Given passage Block Start

1 out of 1 hunks failed while patching sys/dev/e1000/em_txrx.c
:
:
:
--------------------------
|Index: head/sys/dev/ixl/ixl_txrx.c
|===================================================================
|--- head/sys/dev/ixl/ixl_txrx.c
|+++ head/sys/dev/ixl/ixl_txrx.c
--------------------------
Patching file sys/dev/ixl/ixl_txrx.c using Plan A...
Reversed (or previously applied) patch detected!  Assume -R? [y] n
Apply anyway? [n] y
Hunk #1 failed at 515.
Hunk #2 failed at 788.
Hunk #3 failed at 805.
3 out of 3 hunks failed while patching sys/dev/ixl/ixl_txrx.c
done
Comment 9 Harald Schmalzbauer 2019-09-25 14:43:54 UTC
Update:

The link-state-change issue doesn't affect _configured_ interfaces, so the fix in https://reviews.freebsd.org/D21769 is most likely perfectly valid.

I guess the remaining issue is by design.
As long as the interface was never configured, state change only works once in one direction -> recorded as active.
If I have the interface configured before or afterwards, connection change/loss will be recognized.  But not for unconfigured interfaces.
So the issue has no production influencing effects.  It's might just caus confusion on systems with (cold) standby interfaces, since the admin might assume there's a link active and searches all switches unsuccessfully for that link…

During this test I saw that assigning an IP address to an already link-established em(4) or igb(4) interface, causes loss/interruption of the establisehd ethernet link.
Don't know if this is desired…
Guess these facts are related and as long as the internal steps configuring a em/igb(4) (or probably iflib generic?) NIC stay as they are, it won't be possible to catch the link state loss with unconfigured/cold-stanby interfaces, right?

Thanks,

-Harry(In reply to John Delano from comment #7)
Comment 10 John Delano 2019-09-25 16:08:06 UTC
(In reply to Harald Schmalzbauer from comment #8)

Installed on Release 12.0
Comment 11 Harald Schmalzbauer 2019-09-26 17:39:07 UTC
(In reply to Harald Schmalzbauer from comment #9)

https://bugs.freebsd.org/bugzilla/show_bug.cgi?id=240818 confirms that the remaining issue is by design (iflib igb).
Since the fix for my issue is also reported in Bug 236724, I'll close this as duplicate.

*** This bug has been marked as a duplicate of bug 236724 ***

Given passage Block End
Entries supplied Block Start

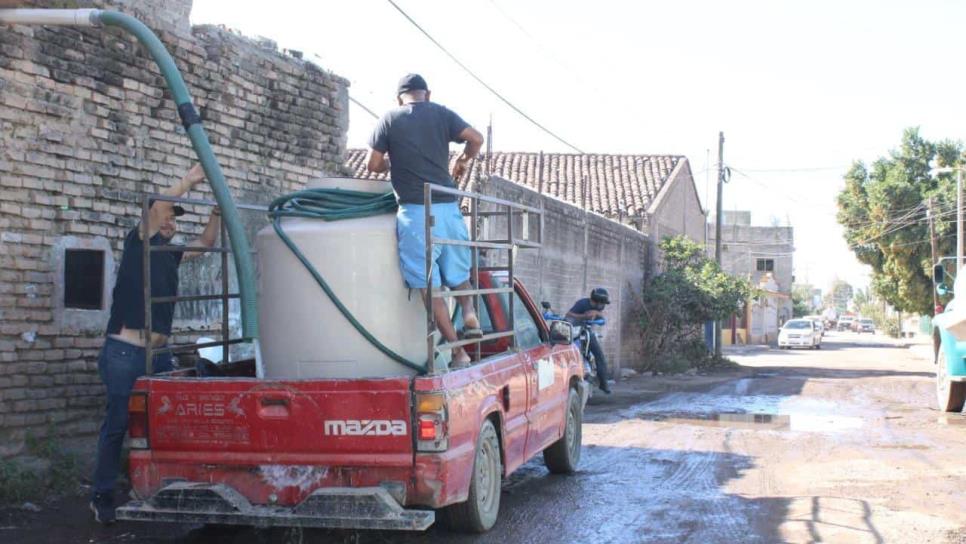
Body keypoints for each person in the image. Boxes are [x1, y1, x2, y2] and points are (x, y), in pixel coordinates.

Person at [90, 164, 221, 524]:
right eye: (165, 216)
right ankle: (102, 495)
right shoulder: (139, 244)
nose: (169, 223)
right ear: (152, 219)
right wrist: (190, 181)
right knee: (117, 423)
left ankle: (160, 486)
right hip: (124, 351)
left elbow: (206, 243)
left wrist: (215, 215)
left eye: (173, 220)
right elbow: (156, 205)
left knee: (165, 419)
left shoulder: (169, 253)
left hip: (158, 353)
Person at [366, 73, 485, 367]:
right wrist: (462, 160)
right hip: (448, 208)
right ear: (427, 94)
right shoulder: (441, 114)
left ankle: (458, 351)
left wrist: (394, 162)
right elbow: (476, 139)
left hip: (416, 212)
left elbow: (373, 164)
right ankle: (469, 312)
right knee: (459, 274)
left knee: (428, 287)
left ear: (399, 99)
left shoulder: (389, 119)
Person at [566, 287, 612, 394]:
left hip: (587, 332)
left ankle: (604, 383)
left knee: (599, 356)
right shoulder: (582, 304)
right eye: (602, 303)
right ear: (596, 301)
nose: (603, 306)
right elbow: (568, 315)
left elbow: (602, 318)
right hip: (575, 332)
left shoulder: (598, 308)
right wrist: (584, 316)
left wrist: (597, 313)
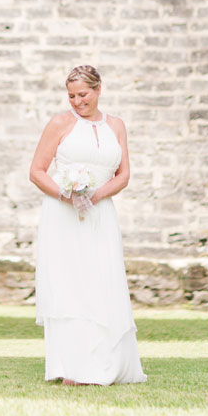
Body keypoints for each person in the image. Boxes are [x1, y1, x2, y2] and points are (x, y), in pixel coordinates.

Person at [29, 65, 147, 386]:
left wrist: (94, 196)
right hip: (63, 214)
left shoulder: (117, 126)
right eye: (71, 96)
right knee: (71, 283)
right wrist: (67, 196)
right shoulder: (59, 123)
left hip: (100, 212)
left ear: (98, 90)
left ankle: (107, 363)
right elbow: (37, 171)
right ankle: (74, 367)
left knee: (102, 281)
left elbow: (123, 175)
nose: (77, 102)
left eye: (83, 94)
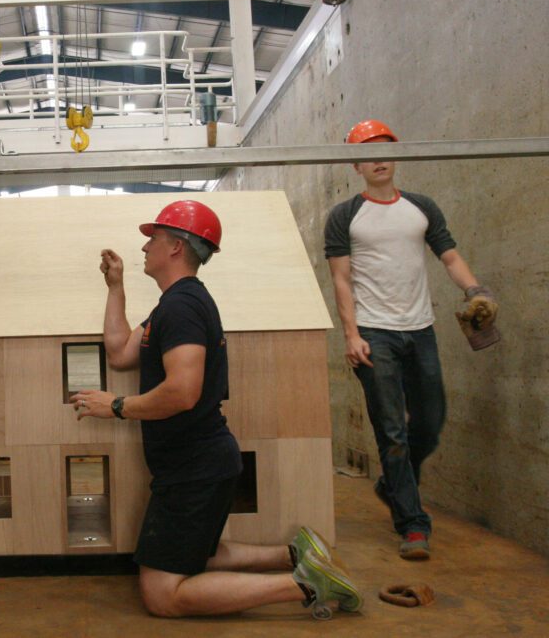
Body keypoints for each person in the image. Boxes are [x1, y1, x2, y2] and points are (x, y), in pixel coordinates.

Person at [71, 200, 362, 619]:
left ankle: (305, 584)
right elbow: (119, 353)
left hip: (195, 467)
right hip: (195, 465)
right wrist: (115, 287)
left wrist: (115, 406)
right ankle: (295, 554)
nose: (145, 247)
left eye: (153, 238)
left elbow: (183, 392)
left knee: (162, 594)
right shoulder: (171, 306)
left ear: (176, 246)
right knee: (195, 555)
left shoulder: (183, 307)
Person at [324, 119, 498, 560]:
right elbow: (341, 281)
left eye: (385, 149)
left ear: (395, 155)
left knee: (430, 422)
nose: (379, 158)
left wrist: (475, 290)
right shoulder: (345, 216)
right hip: (374, 335)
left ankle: (391, 485)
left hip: (420, 330)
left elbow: (450, 257)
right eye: (369, 152)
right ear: (356, 165)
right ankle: (413, 523)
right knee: (393, 432)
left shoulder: (422, 207)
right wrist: (351, 335)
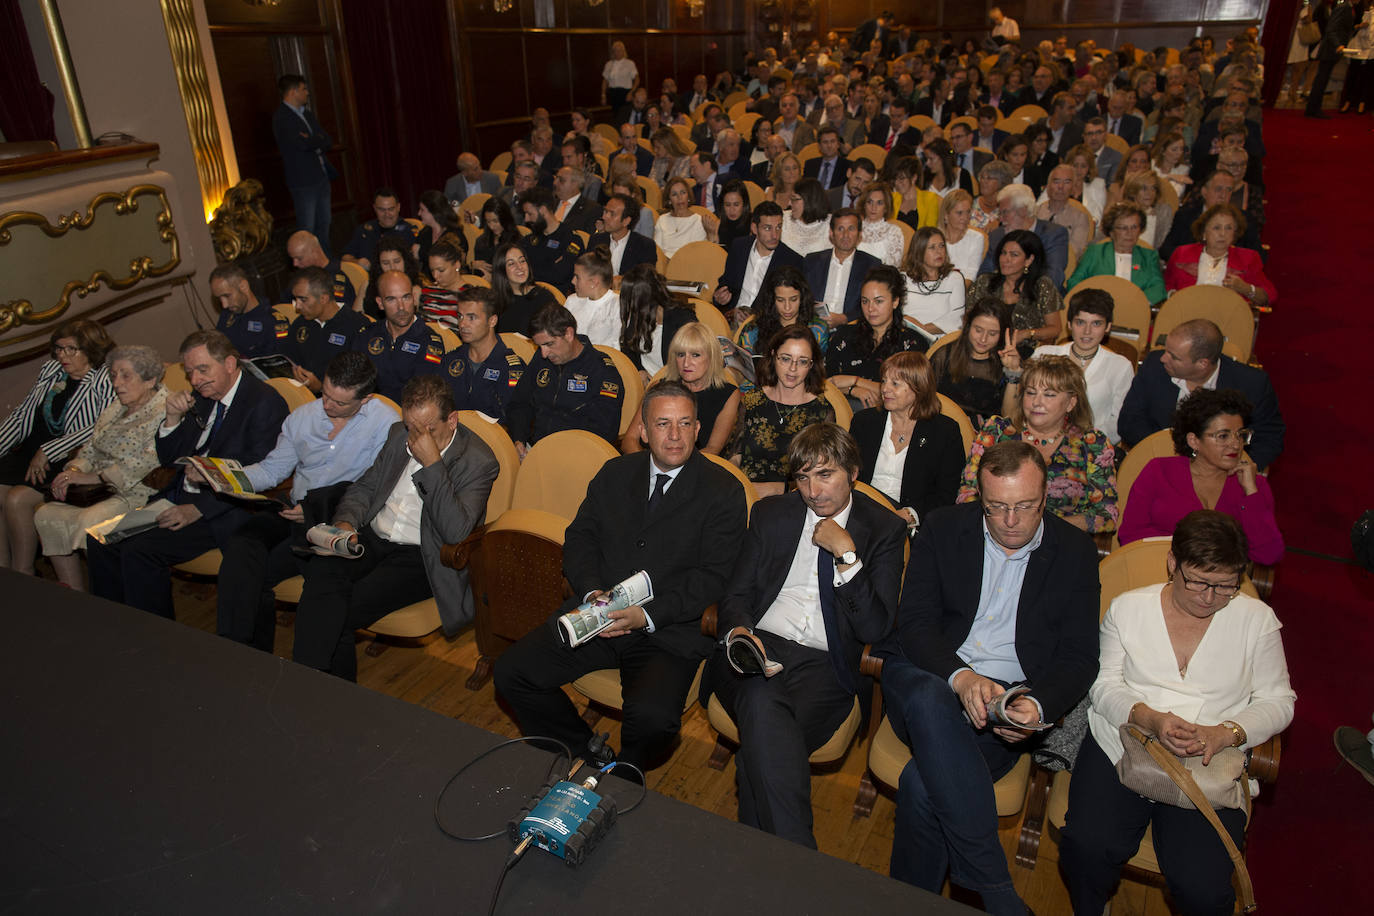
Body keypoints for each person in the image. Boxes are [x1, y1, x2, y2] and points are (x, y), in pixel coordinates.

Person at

Entries supplied Block End

Exercise → Reproduce everything in the bug thread above from "Reversed (or previously" down to "recorded as active.", word for word.

Solution for this problem →
Reversed (or previously applied) patch detected!  Assume -R? [y] n
Apply anyway? [n] y
Hunk #1 failed at 515.
Hunk #2 failed at 788.
Hunk #3 failed at 805.
3 out of 3 hunks failed while patching sys/dev/ixl/ixl_txrx.c
done
Comment 9 Harald Schmalzbauer 2019-09-25 14:43:54 UTC
Update:

The link-state-change issue doesn't affect _configured_ interfaces, so the fix in https://reviews.freebsd.org/D21769 is most likely perfectly valid.

I guess the remaining issue is by design.
As long as the interface was never configured, state change only works once in one direction -> recorded as active.